Les E 71 et E 81, qui seront disponibles en Europe dès Septembre, adoptent un design semblable, sobre et, en ce qui concerne le E 81, plutôt fin et transparent, mais dans tous les cas, comment dire ... NOIR . Les deux disposent d'une radio FM, d'un slot MicroSD, d'un APN de 1.3 Megapixel, mais le E 71 fonctionne sous EDGE, et le E 81 sous UMTS. Rien que de très classique, mais le design est quand même en nets progrès depuis l'ère Siemens.

Et puis il y a le SL 91. C'est tout un concept, le marketing à l'allemande : à croire que depuis l'apparition de la Mercedes 600 SL, tout ce qui est censé être haut de gamme se transforme en catégorie SL.

Contrairement aux deux autres modèles précités, le SL 91 est un slider à-la-Samsung, mais similairement aux deux autres, il n'existe qu'en une seule couleur .. le NOIR bien sûr. La visio en UMTS est rendue possible par la présence de deux APN, la résolution du principal entrant dans la ligue des 3.2 megapixels. La qualité de son écran est certainement le point fort de cet appareil, et l'on retrouve bien là la maîtrise de BenQ dans se secteur spécifique : 2 pouces de diagonale et 16,7 millions de couleurs en QVGA. Autre innovation sympathique, le clavier est sensitif, grâce à la technologie "Force Sensitive Resistor" ; ils suffit d'effleurer la touche pour l'actionner, et un rappel de la sélection apparaît sur l'écran. Sympathique, oui, mais avec un si petit clavier, il devient difficile d'éviter d'effleurer plusieurs touches à la fois, alors que lorsqu'il s'agit de véritablement appuyer pour les faire fonctionner, le risque est moindre.
Prudence donc, d'autant qu'il m'a été impossible de vérifier s'il était possible de choisir de revenir à un mode de "pression" normal sur ce modèle.
Rien à dire sur les autres caractéristiques du téléphone qui devrait être disponible juste avant l'hiver : connexion Bluetooth , 64 MO de mémoire interne et slot MicroSD, lecteur MP3... deux avantages néanmoins pour les fonctions de divertissements musicaux, avec la radio FM RDS intégrée et des écouteurs soit-disant haut de gamme.

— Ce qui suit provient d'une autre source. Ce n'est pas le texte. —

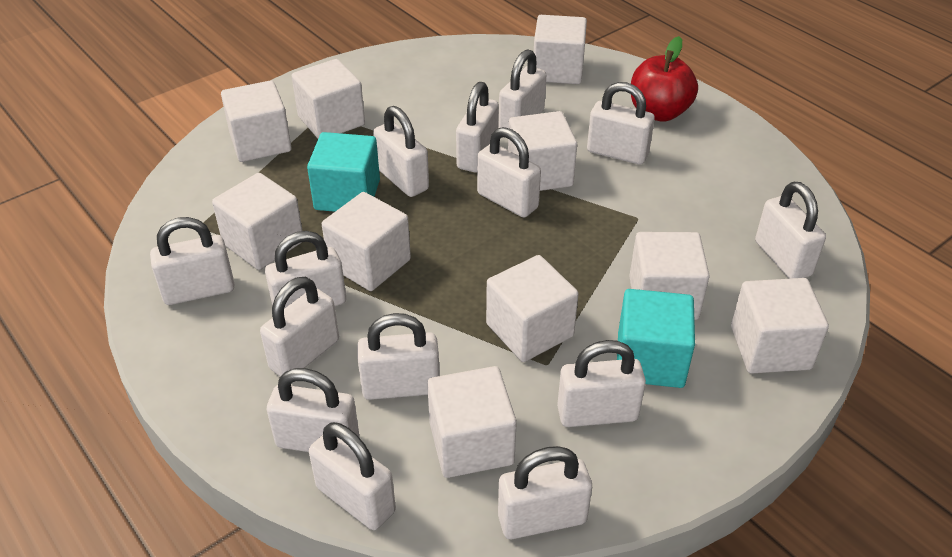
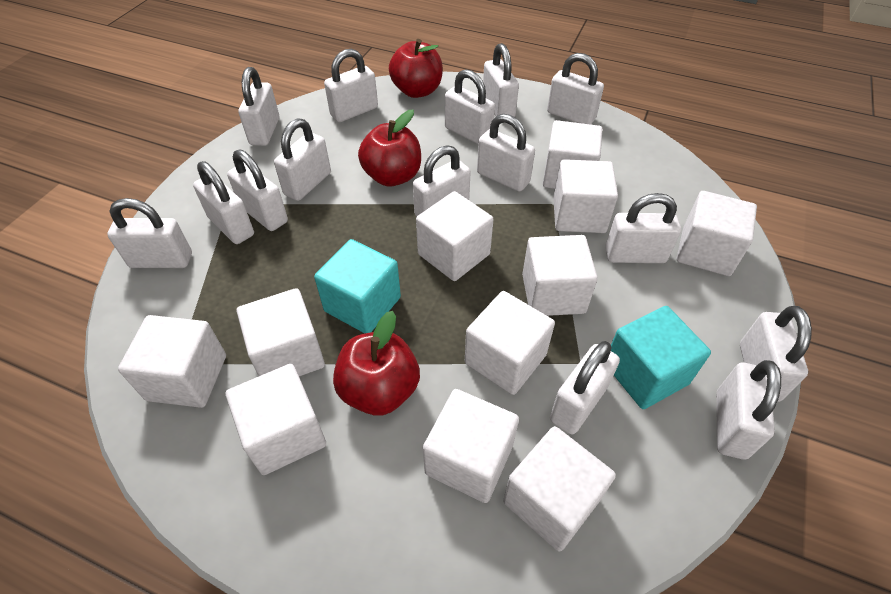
red apple: [631,36,698,122] = 1 -> [333,311,420,416] [358,110,421,186] [389,39,443,98] = 3
white cube: [212,173,303,270] [221,80,292,162] [292,59,365,138] [322,192,411,291] [427,366,517,478] [486,255,579,362] [508,111,577,191] [534,15,587,84] [629,232,710,320] [731,278,829,374] = 10 -> [118,315,226,408] [225,364,326,475] [237,288,325,376] [416,191,494,281] [423,389,519,503] [465,291,555,395] [503,426,616,551] [522,235,598,316] [543,120,603,189] [553,159,618,233] [676,191,757,276] = 11
white padlock: [150,217,235,305] [260,277,339,377] [265,231,346,309] [267,368,359,452] [309,422,396,530] [357,313,440,400] [373,106,429,197] [456,82,499,172] [477,127,541,217] [498,446,592,539] [499,49,546,128] [557,340,646,427] [587,82,655,165] [755,182,826,279] = 14 -> [107,198,192,268] [193,161,254,244] [227,149,288,231] [238,67,279,146] [274,118,331,201] [324,49,378,122] [413,145,471,217] [445,69,495,144] [477,114,535,192] [483,43,519,117] [547,53,604,125] [550,341,620,434] [605,193,681,263] [716,360,781,460] [740,306,812,402] = 15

Mais le vrai gadget de ce téléphone n'est précisément pas sur le téléphone. Il s'agit de sa station d'accueil. L'esthétique est recherchée et ne dépare pas sur un bureau de cadre supérieur, ce qui est assez nouveau; mais ce qui va vraiment séduire tous les frimeurs, c'est la batterie d'effets lumineux que cette station produit pour la réception d'un SMS, d'un e-mail, d'un appel etc. Des ronds de lumière colorés très "soirée disco".

En tout cas, quel que soit le succès de ces modèles, ce ne sont pas les 300 employés allemands de BenQ Siemens récemment licenciés pour raisons budgétaires qui vont se mettre à danser.